# [Text shown]
◆ ◆ ◆ ◆
There were many occasions when God blew me away by enabling me and allowing me to perform way beyond my expectations.  I found unexpected success as a Soldier throughout my twenty years on active duty.  I was promoted quickly.  I did well in the schools the army sent me to attend as I strove to compete for top honors.  I was the distinguished honor graduate at my chemical basic noncommissioned officer (NCO) course, honor graduate (#2 spot) at my chemical advanced NCO course, and made the commandant’s list at the Battle Staff NCO Course.  In Korea in the fall of 1988, I was chosen as the Eighth Army NCO of the quarter, and in February 1991 I was selected as the Fort Lewis NCO of the year.  Every time I achieved something, I sought to give all the glory to God.  It was abundantly clear that I could have done none of it on my own.

With each new assignment, I never knew how it was going to turn out, but God usually enabled me to learn and adapt fairly quickly.  Several jobs stand out in my mind.  By the grace of God, I had a positive experience working on the III Corps headquarters as operations NCO in the chemical section staff.  I also thrived as a company operations sergeant, working at division headquarters, and especially as an observer/controller trainer.  There, I conducted numerous chemical training exercises, provided mobilization support with deploying Army Reserve and National Guard units, and wrote a few articles for Army publications to share some of the lessons I had learned.
◆ ◆ ◆ ◆
# [Problems to work on]
[1] Reproduce the passage about army service between "There were many" and "it on my own.", inclusive.
[2] Answer these questions using the passage about army service:
(a) How many years did the writer spend on active duty?
(b) Where and in what season and year was the writer chosen as the Eighth Army NCO of the quarter?
(c) What position did the writer hold on the III Corps headquarters?
The lines after this come from a separate source.
◆ ◆ ◆ ◆
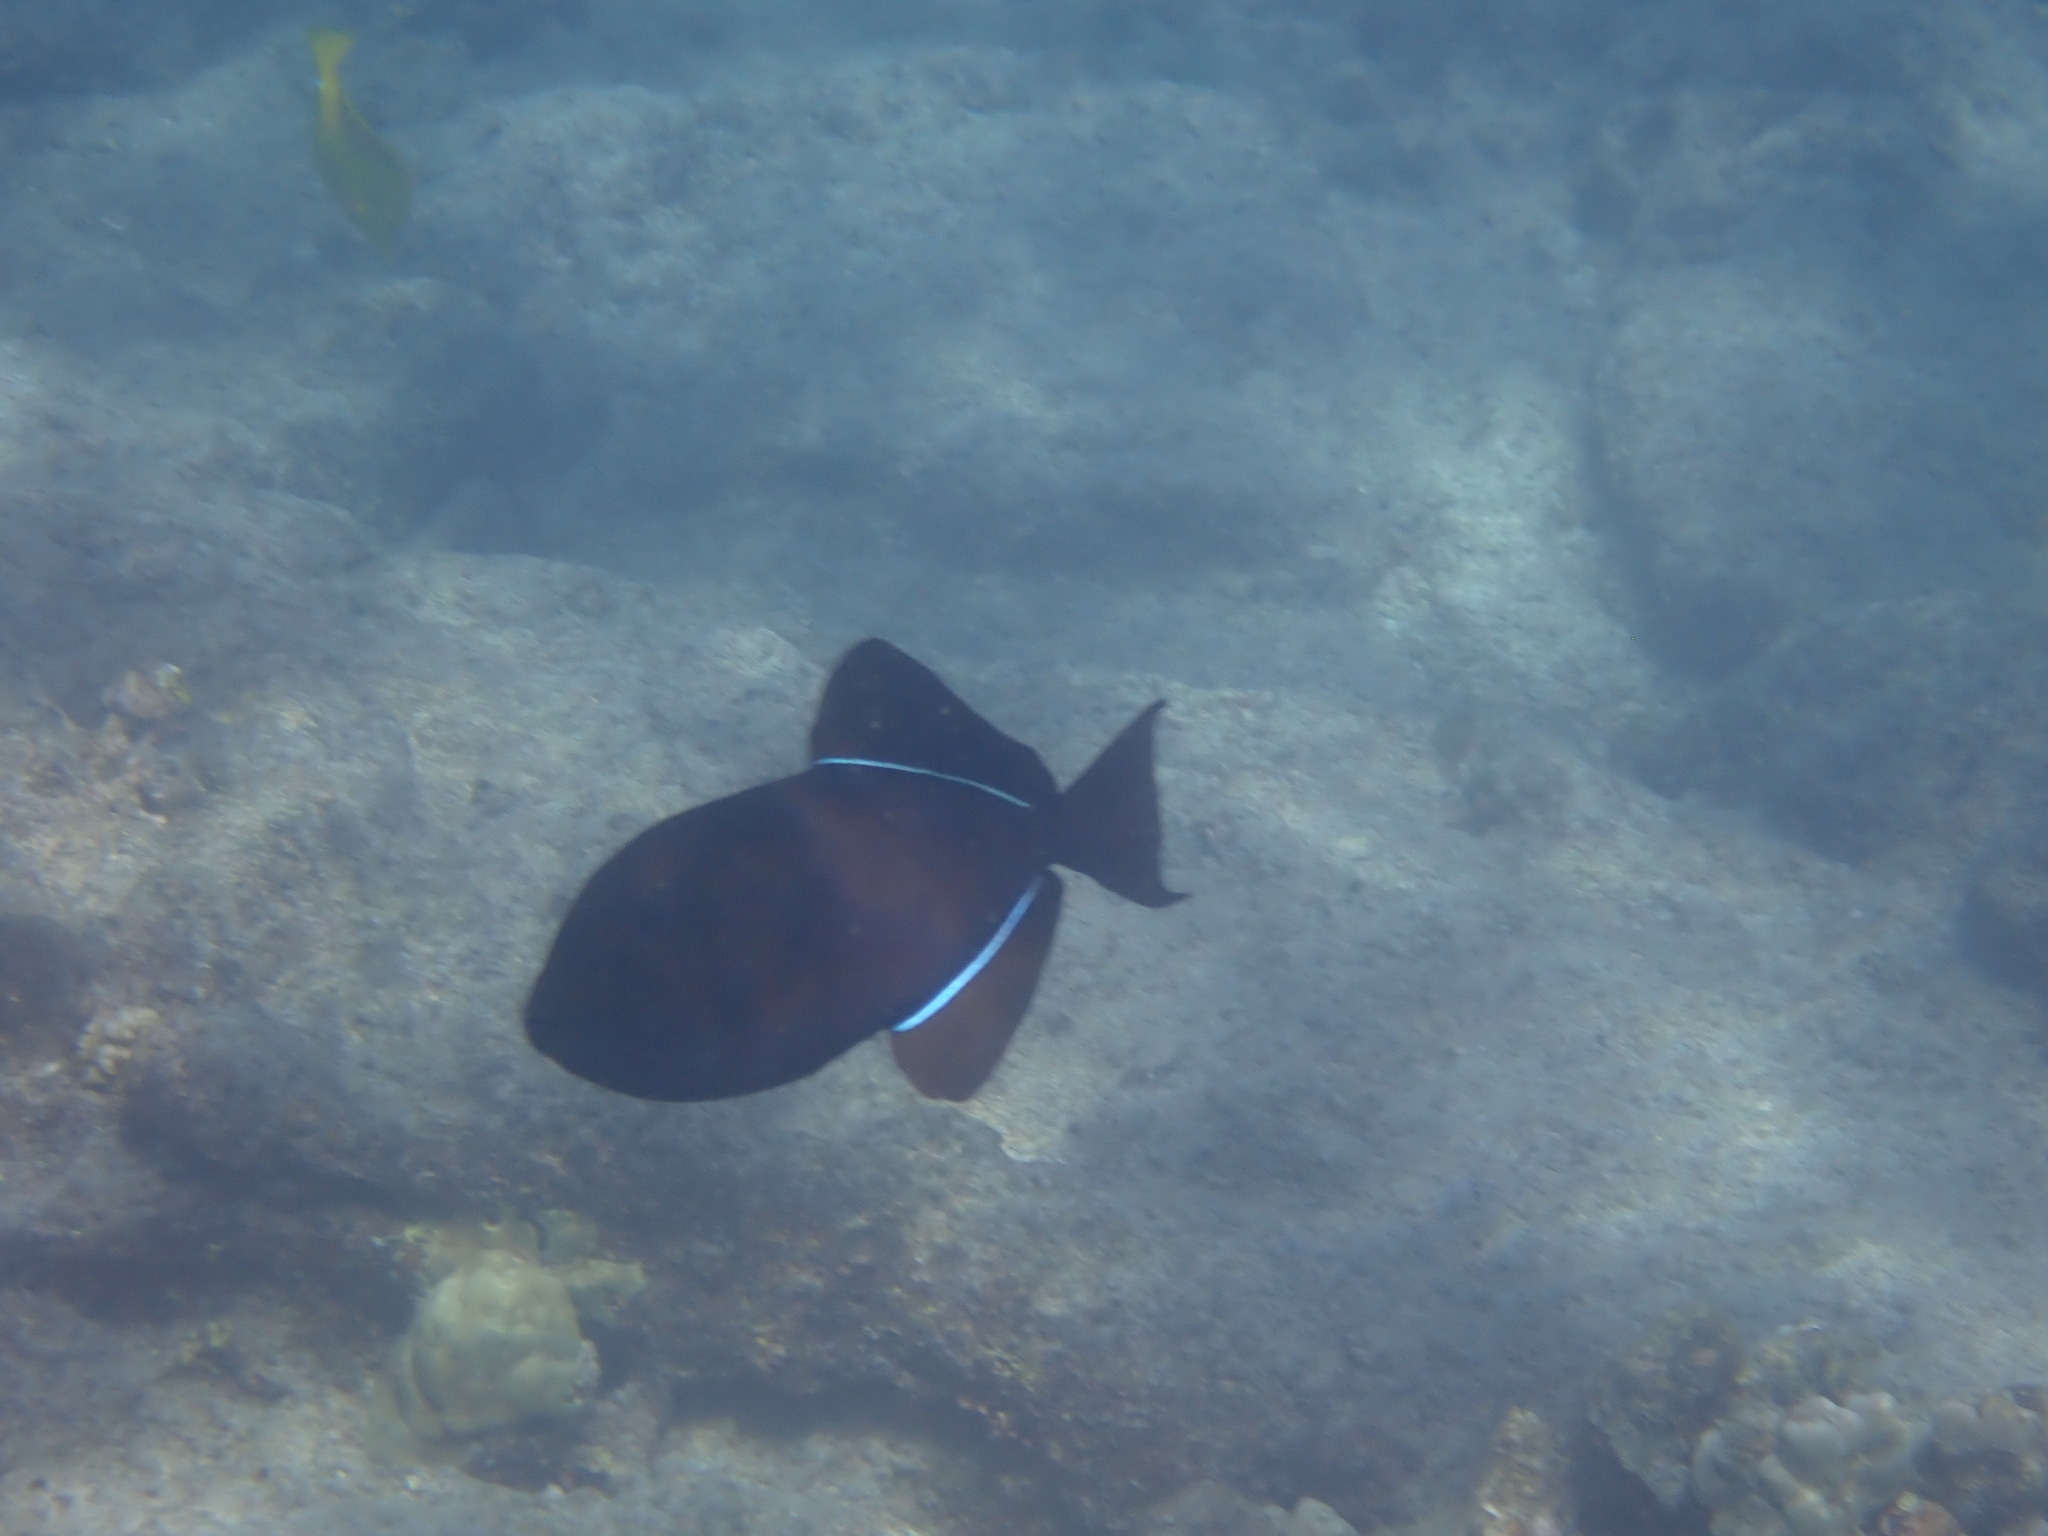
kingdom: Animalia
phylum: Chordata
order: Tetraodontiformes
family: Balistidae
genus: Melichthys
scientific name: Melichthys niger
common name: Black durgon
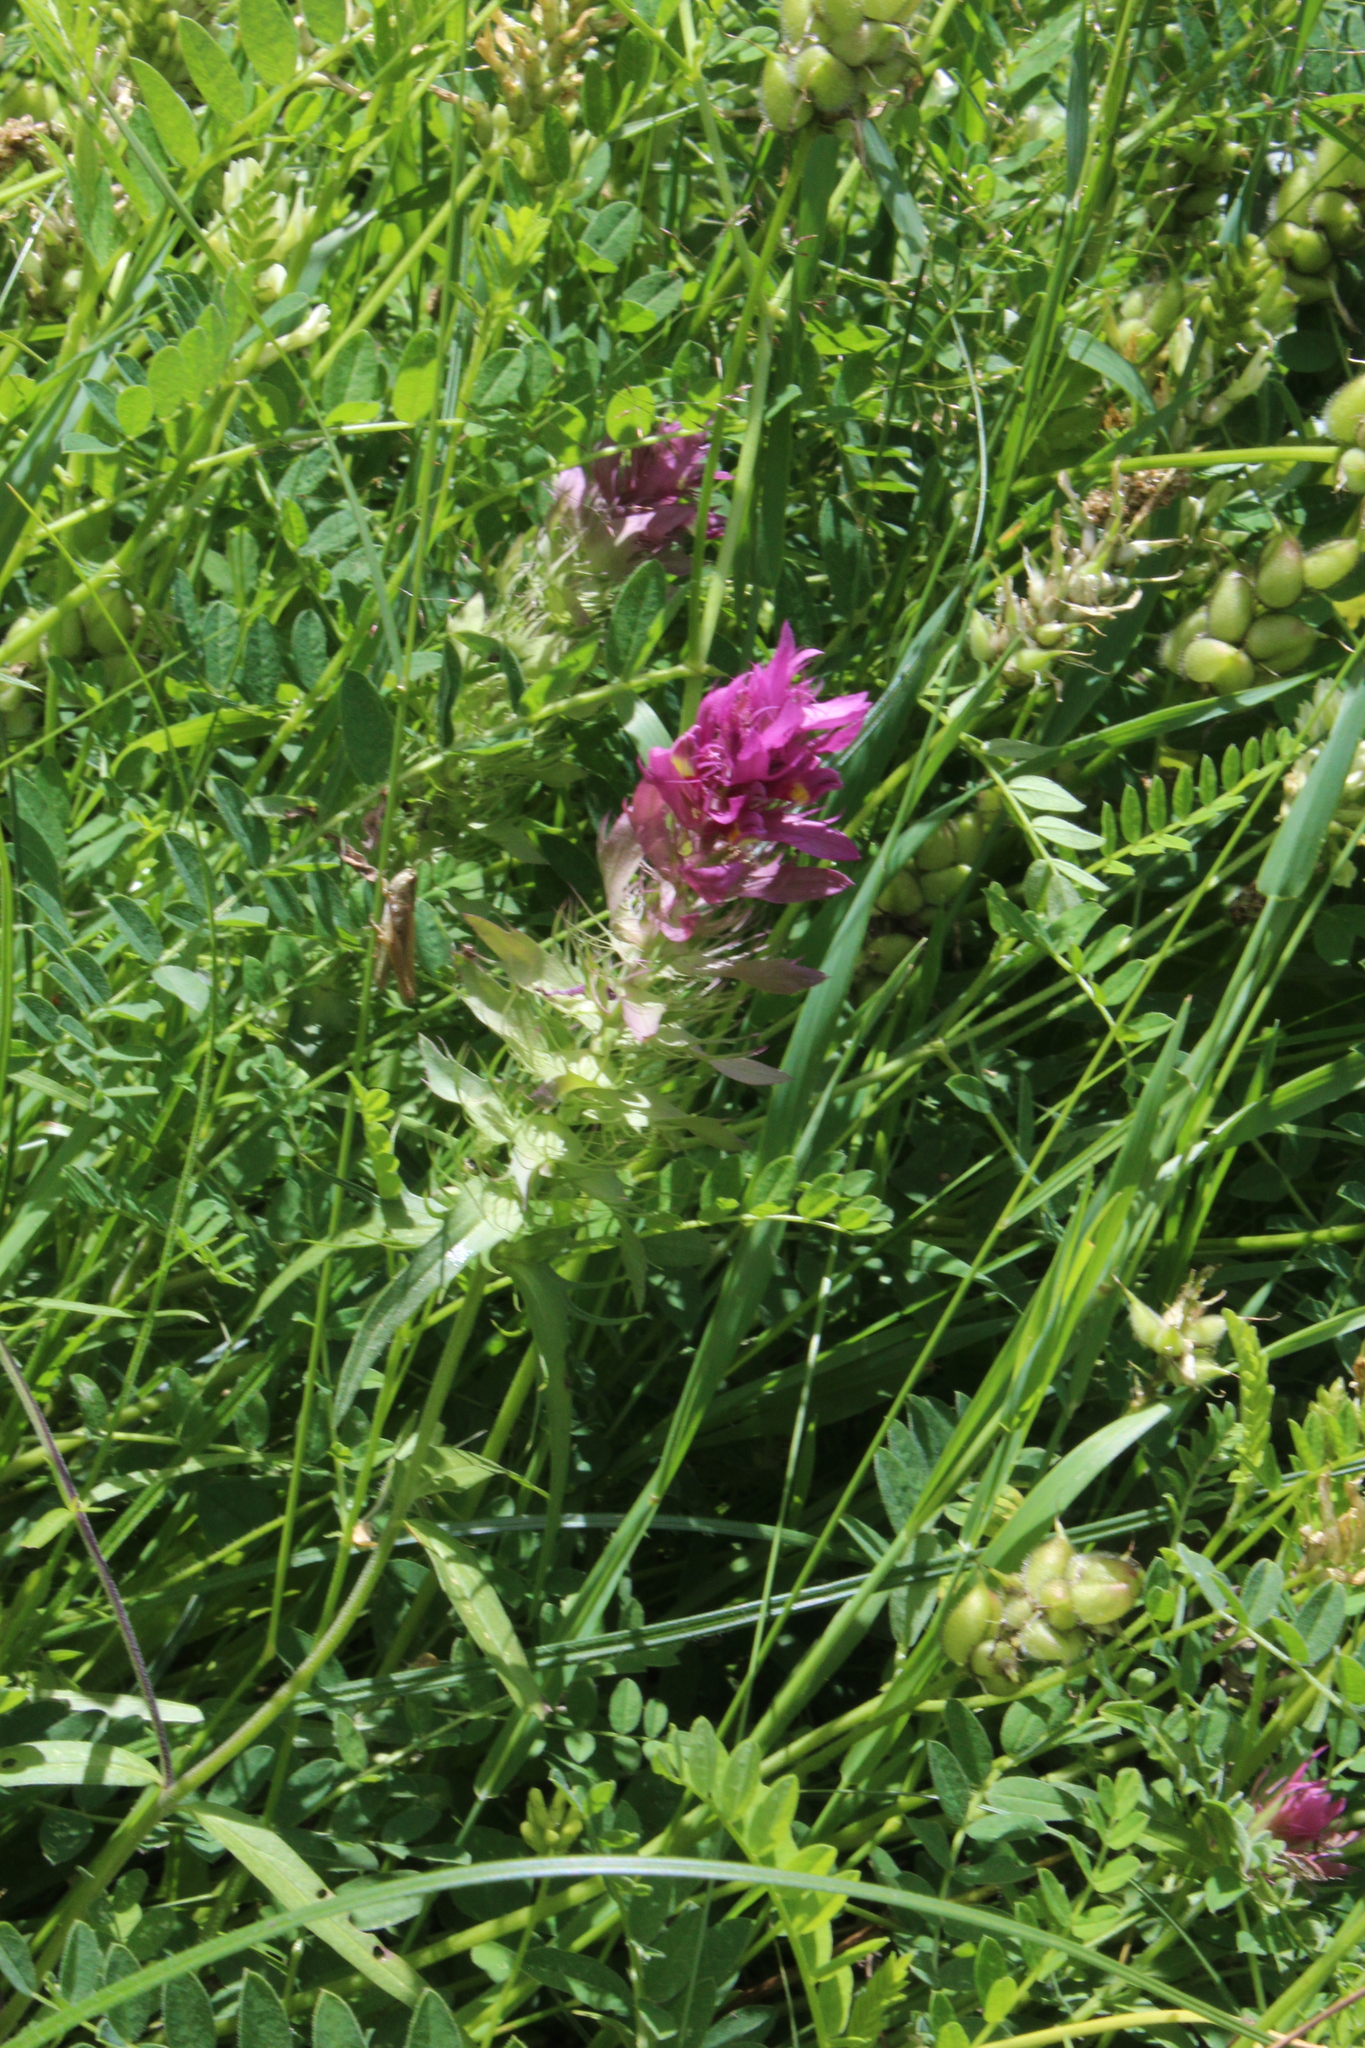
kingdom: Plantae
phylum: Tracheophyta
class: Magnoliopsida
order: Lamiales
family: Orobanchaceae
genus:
◆ ◆ ◆ ◆
# [Solution list]
[1]
There were many occasions when God blew me away by enabling me and allowing me to perform way beyond my expectations.  I found unexpected success as a Soldier throughout my twenty years on active duty.  I was promoted quickly.  I did well in the schools the army sent me to attend as I strove to compete for top honors.  I was the distinguished honor graduate at my chemical basic noncommissioned officer (NCO) course, honor graduate (#2 spot) at my chemical advanced NCO course, and made the commandant’s list at the Battle Staff NCO Course.  In Korea in the fall of 1988, I was chosen as the Eighth Army NCO of the quarter, and in February 1991 I was selected as the Fort Lewis NCO of the year.  Every time I achieved something, I sought to give all the glory to God.  It was abundantly clear that I could have done none of it on my own.

[2]
(a) Twenty years.
(b) In Korea, in the fall of 1988.
(c) Operations NCO in the chemical section staff.